§ **Document segment**:
┄┄┄┄┄┄┄┄┄┄
Making a Comeback

I have made a life out of second chances. I spent almost two decades somewhere along the spectrum of “going back to school,” which always begins with failing out of school, something I had perfected with the following method: apply on an impulse after an intense existential talk at two in the morning, spend hours planning the perfect schedule with a killer spreadsheet, never actually go to class, then repeat! I am also in the process of getting divorced and feeling hopeful about my future. My life is overflowing with wadded up pieces of paper that almost make it to the trash can (still perfecting that rim shot). When I pen my self-help book to reach out to other adult losers, I will probably title it, Second Chances are for Losers (Like You!) and then there will be a mirrored sticker on the front under the title. It will be a best-seller and will make an excellent Christmas gift.

Try first, figure out how to fix it later. My highly successful secretarial career was built on this motto. I started working in a law office when I was nineteen years old. My only real skills were painting sunflowers and making epic mixed tapes, but anytime I was asked to do something, I just said, “I can do that!” I can prepare legal documents. I can fix the copy machine. I can change your carburetor. This was before I had access to the Internet, so I couldn’t just find a YouTube video to teach me. I had to figure out how to screw it up all by myself.

Once my office hooked up to the internet and I got my first email account, I started to actually enjoy working, and by working I mean sending out emails to my friends and family. I also found that email was a helpful tool in my dating life. Any shyness or sense of self-control that I appeared to possess in person did not exist when I sent out emails. The email version of me straddles the very thin line between being unwaveringly confident and being a creepy stalker.  And being a cyberstalker is somehow worse than being a regular stalker. A regular stalker might be a dangerous psychopath, but at least she is getting out in the world, maybe occasionally aiming the telescope up to gaze at the stars or smelling the gardenias in the bushes she is using for cover, but a cyberstalker is mainly just home alone, probably eating an entire Papa John’s Pizza.
┄┄┄┄┄┄┄┄┄┄
§ **Listed records**:
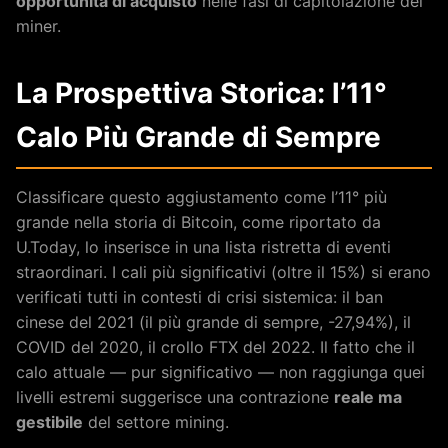
opportunità di acquisto
nelle fasi di capitolazione dei
miner.
La Prospettiva Storica: l’11°
Calo Più Grande di Sempre
Classificare questo aggiustamento come l’11° più
grande nella storia di Bitcoin, come riportato da
U.Today, lo inserisce in una lista ristretta di eventi
straordinari. I cali più significativi (oltre il 15%) si erano
verificati tutti in contesti di crisi sistemica: il ban
cinese del 2021 (il più grande di sempre, -27,94%), il
COVID del 2020, il crollo FTX del 2022. Il fatto che il
calo attuale — pur significativo — non raggiunga quei
livelli estremi suggerisce una contrazione
reale ma
gestibile
del settore mining.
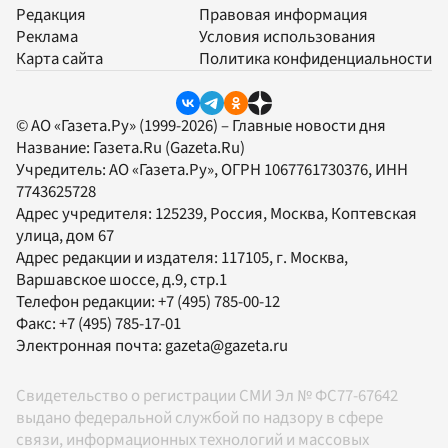
Редакция
Правовая информация
Реклама
Условия использования
Карта сайта
Политика конфиденциальности
© АО «Газета.Ру» (1999-2026) – Главные новости дня
Название:
Газета.Ru
(Gazeta.Ru)
Учредитель:
АО «Газета.Ру»
, ОГРН 1067761730376, ИНН
7743625728
Адрес учредителя: 125239, Россия, Москва, Коптевская
улица, дом 67
Адрес редакции и издателя:
117105
, г.
Москва
,
Варшавское шоссе, д.9, стр.1
Телефон редакции:
+7 (495) 785-00-12
Факс:
+7 (495) 785-17-01
Электронная почта:
gazeta@gazeta.ru
Свидетельство о регистрации СМИ Эл № ФС77-67642
выдано федеральной службой по надзору в сфере
связи, информационных технологий и массовых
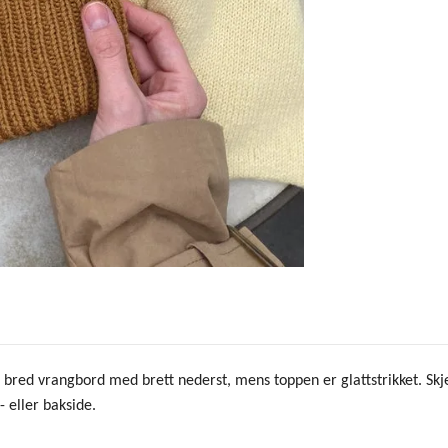
n bred vrangbord med brett nederst, mens toppen er glattstrikket. Skj
 eller bakside.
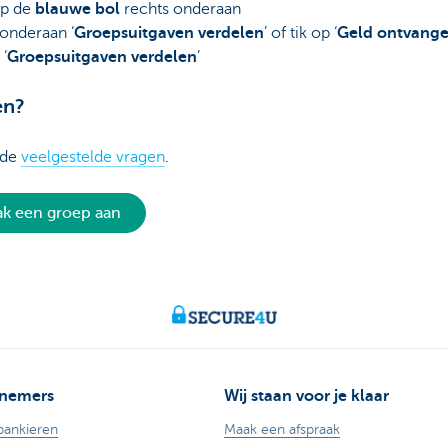
op de
blauwe bol
rechts onderaan
 onderaan ‘
Groepsuitgaven verdelen
’ of tik op ‘
Geld ontvang
 ‘
Groepsuitgaven verdelen
’
en?
 de
veelgestelde vragen
.
k een groep aan
nemers
Wij staan voor je klaar
bankieren
Maak een afspraak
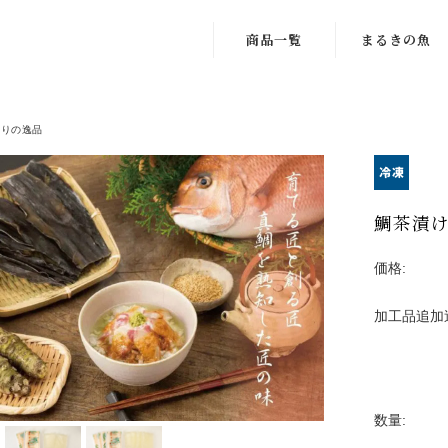
商品一覧
まるきの魚
こだわりの逸品
こだわりの飼料
わりの逸品
厳選ギフト
豊かな海
天草産鮮魚
厳格な鮮度管理
鯛茶漬
Seafood
Kitchen
価格:
Seafood
Factory
加工品追加
数量:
┄┄┄┄┄┄┄┄┄┄
§ **Work order 1**:
Answer these questions about the essay, each on its own line:
(a) At what age did the narrator start working in a law office?
(b) What were the narrator's only real skills at that time?
(c) Which brand of pizza does the essay say a cyberstalker is probably eating?
§ **Work order 2**: Echo the lines of the records, starting with the line that contains "n bred vrangbord" and going on through the end of the records, leaving out the pictures.

§ **Expected output 1**:
(a) Nineteen years old.
(b) Painting sunflowers and making epic mixed tapes.
(c) Papa John's Pizza.

§ **Expected output 2**:
n bred vrangbord med brett nederst, mens toppen er glattstrikket. Skj
 eller bakside.
op de
blauwe bol
rechts onderaan
 onderaan ‘
Groepsuitgaven verdelen
’ of tik op ‘
Geld ontvang
 ‘
Groepsuitgaven verdelen
’
en?
 de
veelgestelde vragen
.
k een groep aan
nemers
Wij staan voor je klaar
bankieren
Maak een afspraak
商品一覧
まるきの魚
こだわりの逸品
こだわりの飼料
わりの逸品
厳選ギフト
豊かな海
天草産鮮魚
厳格な鮮度管理
鯛茶漬
Seafood
Kitchen
価格:
Seafood
Factory
加工品追加
数量:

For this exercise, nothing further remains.